Os gritos de uma mulher dando à luz preencheram meus ouvidos, e me virei na direção das vozes, vendo duas mulheres e um homem ajudando uma moça que sentia muitas dores. Seus rostos estavam borrados, e só havia luz na cama onde estavam.

__ Você tem que ir, meu amor. - Dizia a mulher para o homem ao seu lado.

__ Eu não vou sem você. - Disse ele, abraçando-a.

__Não, eu não vou conseguir a tempo... Ahhhh - Ela gritou, colocando mais força para que seu bebê nascesse.

__Vai sim. - Dizia a mulher que segurava sua mão.

__ Falta só mais um pouco. - A que fazia o parto falou, abrindo um sorriso.

Eu observava tudo em estado de choque e podia sentir a tensão que havia entre eles.

O quarto agora era preenchido pelo choro do bebê.

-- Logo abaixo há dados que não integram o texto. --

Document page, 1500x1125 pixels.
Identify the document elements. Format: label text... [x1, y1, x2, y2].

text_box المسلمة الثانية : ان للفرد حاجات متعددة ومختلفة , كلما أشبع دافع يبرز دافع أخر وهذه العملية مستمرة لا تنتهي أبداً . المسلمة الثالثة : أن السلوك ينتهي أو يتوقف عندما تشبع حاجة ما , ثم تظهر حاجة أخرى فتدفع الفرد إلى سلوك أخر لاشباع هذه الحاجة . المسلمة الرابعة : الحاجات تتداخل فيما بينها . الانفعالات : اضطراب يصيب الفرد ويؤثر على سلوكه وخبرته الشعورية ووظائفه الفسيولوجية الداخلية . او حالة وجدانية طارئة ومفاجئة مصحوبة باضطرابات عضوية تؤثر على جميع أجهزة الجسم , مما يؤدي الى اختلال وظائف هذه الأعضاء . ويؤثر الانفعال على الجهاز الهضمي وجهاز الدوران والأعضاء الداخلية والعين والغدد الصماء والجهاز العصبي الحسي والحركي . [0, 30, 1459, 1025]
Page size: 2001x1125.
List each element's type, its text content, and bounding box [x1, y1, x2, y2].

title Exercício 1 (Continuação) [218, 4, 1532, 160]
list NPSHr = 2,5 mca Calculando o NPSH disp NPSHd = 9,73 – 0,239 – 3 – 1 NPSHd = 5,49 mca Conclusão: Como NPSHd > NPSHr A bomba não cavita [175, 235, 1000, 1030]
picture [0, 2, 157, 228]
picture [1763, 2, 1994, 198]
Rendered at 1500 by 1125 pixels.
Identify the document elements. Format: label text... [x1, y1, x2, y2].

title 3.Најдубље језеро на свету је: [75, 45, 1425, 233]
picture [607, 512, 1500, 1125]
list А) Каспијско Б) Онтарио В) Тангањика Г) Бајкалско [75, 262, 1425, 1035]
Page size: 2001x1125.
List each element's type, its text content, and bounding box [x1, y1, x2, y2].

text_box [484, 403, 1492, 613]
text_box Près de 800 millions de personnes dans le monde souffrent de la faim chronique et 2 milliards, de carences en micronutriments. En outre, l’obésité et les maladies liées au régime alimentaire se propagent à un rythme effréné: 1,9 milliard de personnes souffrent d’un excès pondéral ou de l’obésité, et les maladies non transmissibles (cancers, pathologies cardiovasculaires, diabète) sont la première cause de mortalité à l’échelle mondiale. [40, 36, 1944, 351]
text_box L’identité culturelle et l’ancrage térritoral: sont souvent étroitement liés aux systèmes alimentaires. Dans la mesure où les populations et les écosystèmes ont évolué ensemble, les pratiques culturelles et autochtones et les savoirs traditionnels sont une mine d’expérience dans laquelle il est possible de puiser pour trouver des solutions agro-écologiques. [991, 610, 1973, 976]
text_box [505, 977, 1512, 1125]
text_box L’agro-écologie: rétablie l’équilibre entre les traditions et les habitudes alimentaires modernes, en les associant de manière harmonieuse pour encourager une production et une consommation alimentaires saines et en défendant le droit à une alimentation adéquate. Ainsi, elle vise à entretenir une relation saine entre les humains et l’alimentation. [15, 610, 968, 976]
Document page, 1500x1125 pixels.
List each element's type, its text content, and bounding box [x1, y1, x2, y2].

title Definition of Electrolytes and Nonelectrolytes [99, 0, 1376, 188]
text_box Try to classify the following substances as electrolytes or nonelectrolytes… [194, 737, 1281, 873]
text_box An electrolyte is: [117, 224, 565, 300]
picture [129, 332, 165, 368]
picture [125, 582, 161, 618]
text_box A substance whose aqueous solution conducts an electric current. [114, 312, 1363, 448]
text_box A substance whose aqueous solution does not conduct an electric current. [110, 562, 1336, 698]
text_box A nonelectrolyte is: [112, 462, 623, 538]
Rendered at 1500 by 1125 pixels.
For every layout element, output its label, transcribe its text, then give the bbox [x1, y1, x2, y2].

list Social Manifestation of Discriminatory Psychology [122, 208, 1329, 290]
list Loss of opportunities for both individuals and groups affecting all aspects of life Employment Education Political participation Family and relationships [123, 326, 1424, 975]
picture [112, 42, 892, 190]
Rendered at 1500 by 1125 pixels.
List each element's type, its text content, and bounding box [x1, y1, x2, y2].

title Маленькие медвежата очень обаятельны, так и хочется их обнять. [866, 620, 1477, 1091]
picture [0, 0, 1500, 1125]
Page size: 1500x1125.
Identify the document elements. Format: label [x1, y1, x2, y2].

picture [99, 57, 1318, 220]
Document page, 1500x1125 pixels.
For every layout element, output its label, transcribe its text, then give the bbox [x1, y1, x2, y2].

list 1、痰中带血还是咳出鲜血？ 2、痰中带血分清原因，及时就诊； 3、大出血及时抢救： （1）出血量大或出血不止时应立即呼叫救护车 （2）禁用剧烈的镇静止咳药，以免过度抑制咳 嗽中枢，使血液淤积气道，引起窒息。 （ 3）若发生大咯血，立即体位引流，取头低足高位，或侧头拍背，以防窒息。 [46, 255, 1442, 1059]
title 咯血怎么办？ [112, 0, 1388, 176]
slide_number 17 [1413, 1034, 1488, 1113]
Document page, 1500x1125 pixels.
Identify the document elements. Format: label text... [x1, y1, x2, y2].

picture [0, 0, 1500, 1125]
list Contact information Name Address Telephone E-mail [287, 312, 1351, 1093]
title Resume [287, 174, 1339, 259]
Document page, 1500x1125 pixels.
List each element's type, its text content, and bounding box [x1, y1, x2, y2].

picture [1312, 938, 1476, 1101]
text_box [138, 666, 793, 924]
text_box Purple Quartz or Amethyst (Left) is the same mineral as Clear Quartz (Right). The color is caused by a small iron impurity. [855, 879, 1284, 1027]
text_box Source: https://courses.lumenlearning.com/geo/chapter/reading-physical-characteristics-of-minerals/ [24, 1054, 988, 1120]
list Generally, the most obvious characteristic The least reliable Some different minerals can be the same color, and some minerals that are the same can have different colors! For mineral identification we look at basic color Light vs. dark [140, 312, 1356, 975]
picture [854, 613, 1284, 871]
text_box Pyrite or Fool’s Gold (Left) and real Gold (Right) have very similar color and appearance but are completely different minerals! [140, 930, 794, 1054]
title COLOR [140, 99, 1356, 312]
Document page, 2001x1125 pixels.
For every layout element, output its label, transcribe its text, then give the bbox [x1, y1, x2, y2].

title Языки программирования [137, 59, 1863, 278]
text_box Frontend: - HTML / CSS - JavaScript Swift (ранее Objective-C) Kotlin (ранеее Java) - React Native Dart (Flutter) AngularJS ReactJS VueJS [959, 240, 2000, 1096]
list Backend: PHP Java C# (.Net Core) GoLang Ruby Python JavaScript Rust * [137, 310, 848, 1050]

__ Nasceu. - Disse o homem pegando o bebê em seu colo.

"Conheço essa voz"

Ele estava de costas para mim, e quando se virou, consegui ver claramente seu rosto.

"Não pode ser"

É ele... Papai!

Abri os olhos de uma vez e vi que ainda estava agachada perto do caixão; meu peito subia e descia sem parar. Pela primeira vez, consegui ver o rosto de alguém nessa visão que venho tendo há exatamente três meses.

___ Isso é obra sua. - Levantei-me rapidamente, olhando fixamente para o caixão sujo com meu sangue - O que quer me mostrar nessa visão? ... ME FALA DE UMA VEZ! - Gritava desesperada.

Voltei a me aproximar dela com relutância.

__ Por mais que eu te ame, não consigo perdoar sua rejeição, mas se essa visão tiver alguma coisa a ver com sua morte, passarei por cima de toda essa mágoa que tenho de você e não deixarei sem punição seu assassino.

Eu prometo "

Levantei-me de onde estava e olhei com ira para o caixão antes de sair dali.

Me sentia uma idiota por só falar o que sinto depois que minha mãe já está morta. Achei que vindo aqui, minha mágoa sumiria, mas me enganei, pois só aumentou. Desci os degraus da pequena escada e desamarrei meu cavalo com pressa.

Antes de sair dali, olhei uma última vez para trás e cerrei os punhos, cobertos por sangue.

__Eu te odeio, Cristal. - Disse, mesmo sabendo que no fundo aquilo não era verdade, mas eu precisava botar para fora o que eu sentia no momento.

Fiz o cavalo correr rápido pela estrada de terra; suas patas faziam a poeira levantar, mas não me incomodei, pois agora só conseguia sentir raiva e desejo de vingança se aflorarem perigosamente dentro de mim.

...

Quando já estava perto de chegar na estrada principal, vi uma movimentação; as pessoas faziam uma reverência para alguém que estava em um carro.

O supremo vai chegar hoje, esteja aqui para cumprimentá-lo."

Lembrei do aviso de meu pai e deduzi que quem estava naquele carro não era ninguém menos que o próprio supremo. Como vi que ele já havia passado por minha casa e eu ainda estava ali, resolvi ir cumprimentá-lo dali mesmo.

Fui me aproximando de onde ele estava; a ira que sentia sumiu completamente quando parei próximo a ele.

Quando ele me notou, mandou que seu motorista parasse o carro; ele pareceu ficar bastante surpreso e... hipnotizado? Ele não parava de me encarar; senti meu rosto queimar e fiquei sem saber o que fazer, mas não deixei de notar sua beleza extrema e dominante; seus olhos eram intensamente dourados como o ouro, seus cabelos eram castanhos e iam até abaixo de seu pescoço.

Sorri para ele depois de acenar com a cabeça, e ele retribuiu, mostrando seus dentes brancos e bem alinhados.

"Que lindo"

Por um instante, esqueci totalmente do momento delicado que acabei de passar; ao cair a ficha, dei meia volta e segui caminho de volta para casa, sentindo as lágrimas voltarem a se formar, dessa vez parecia ter um motivo maior que eu desconhecia, mas que me causou uma dor terrível na alma, como se um pedaço de mim tivesse sido arrancado à força.